Food4Rhino | (is this needed to import OBJ made models into Rhino?)
Rhino will import almost anything, you should not have a problem there at all. If you combine mesh models and surface models in Rhino they will render in a final image with no difference. The most important thing with importing a mesh model would be that the resolution is adequate for the detail you are rendering. Close details on rough objects can show faceting.
Looking at the two you posted - my suggestion would be to just build it yourself in 3D.
Reason is, when you import a polygon mesh (which you can do - OBJ or DXF tends to be the best for Rhino since it can’t import proprietary formats like .MAX or .MA. you’ll be able to modify it but it will be with a completely different set of tools.

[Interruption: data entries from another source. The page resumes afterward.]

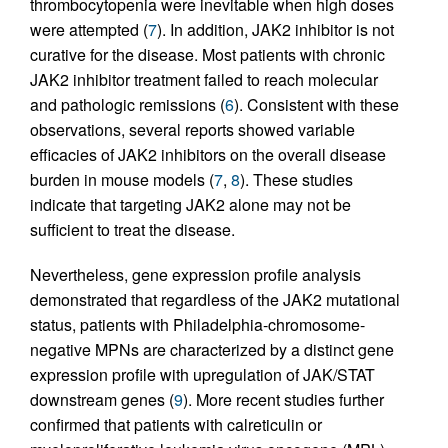
thrombocytopenia were inevitable when high doses
were attempted (
7
). In addition, JAK2 inhibitor is not
curative for the disease. Most patients with chronic
JAK2 inhibitor treatment failed to reach molecular
and pathologic remissions (
6
). Consistent with these
observations, several reports showed variable
efficacies of JAK2 inhibitors on the overall disease
burden in mouse models (
7
,
8
). These studies
indicate that targeting JAK2 alone may not be
sufficient to treat the disease.
Nevertheless, gene expression profile analysis
demonstrated that regardless of the JAK2 mutational
status, patients with Philadelphia-chromosome-
negative MPNs are characterized by a distinct gene
expression profile with upregulation of JAK/STAT
downstream genes (
9
). More recent studies further
confirmed that patients with calreticulin or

My suggestion would be to look for some kitchen textures and just build the kitchen yourself. You could do it easily using nothing but cube primatives and a few simple cylinders for cabinet hardware. Throw a tile backsplash texture on the wall and some wood on the floor and you’ll be good.
Another trick that I’ve used for things that need to be built quickly is just using “sprites” - 2D images with a transparent background that you apply to a flat surface as a texture and stick in your model. You see arch viz guys do this a lot for plants, people - things that are too heavy to model in. Heres one example I did in college:
If you look at things like the logo signage, the brake levers, pedals and spokes on the bike, they’re all just 2D projections onto a flat or simple object (pedals are a cube, spokes are a tapered cylinder). It lets you get lots of additional touches in there without modelling them in yourself.

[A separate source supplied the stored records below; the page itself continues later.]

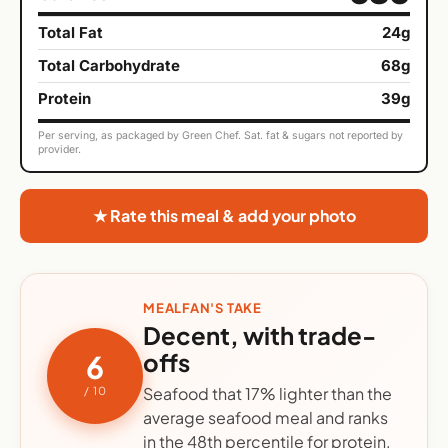
Total Fat
24g
Total Carbohydrate
68g
Protein
39g
Per serving, as packaged by Green Chef. Sat. fat & sugars not reported by
provider.
★ Rate this meal & add your photo
MEALFAN'S TAKE
Decent, with trade-
offs
6
Seafood that 17% lighter than the
/ 10
average seafood meal and ranks
in the 48th percentile for protein.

Another useful resource that I’ve used for props - download Google Sketchup and you’ll have access to their complete object library. Some of it is junk, but for stuff like this you can probably find some quick geometry to stand in and it’s all free. You can export it as OBJ then apply shaders in Rhino.
Just keep in mind that anything that is meant to be smooth will look faceted unless it was a very high res mesh as NX said.
Thank you both for your input. I will most likely just photoshop the Keyshot render of my appliance into an actual high resolution kitchen scene in the right perspective. The 3D modeling for a simple kitchen scene sounds too involved. Cyberdemon, where can I locate a library of “sprites”? Where do you go? Those sound very interesting and I’d like to get a look at some to see if they would work for me. They seemed to work for you well, judging by the cool examples you showed.
You don’t need a library. Just go on google images, find a picture on a solid or simple background, delete the background in photoshop and plug it in.
From what you’ve shown the kitchen modeling wouldn’t be too hard. If you sketch out what you want your scene to look like you could probably model 90% out of nothing but boxes in an hour. Then plug in a few little props (a quick revolved curve makes for some great teapots or vases) and some decals and you’d have a pretty convincing set in not much time at all.
Compositing it is into an existing image is probably easier - as long as you can find an image that looks how you want.
I decided to try the PS route: I looked for a high-resolution image of a kitchen interior that I really liked, then I rendered my model in exactly the same perspective as the room and the objects in that room. I then Photoshopped the rendering of my washing machine into that kitchen and tweaked it somewhat to fit the proportions and perspective and voila! It worked very well for me.
I am wondering now why I even bothered thinking that I needed an actual 3D model of a kitchen to use with my 3D product model! Photoshopping is the way to go for sure.
Thanks for your help and also everyone who offered feedback.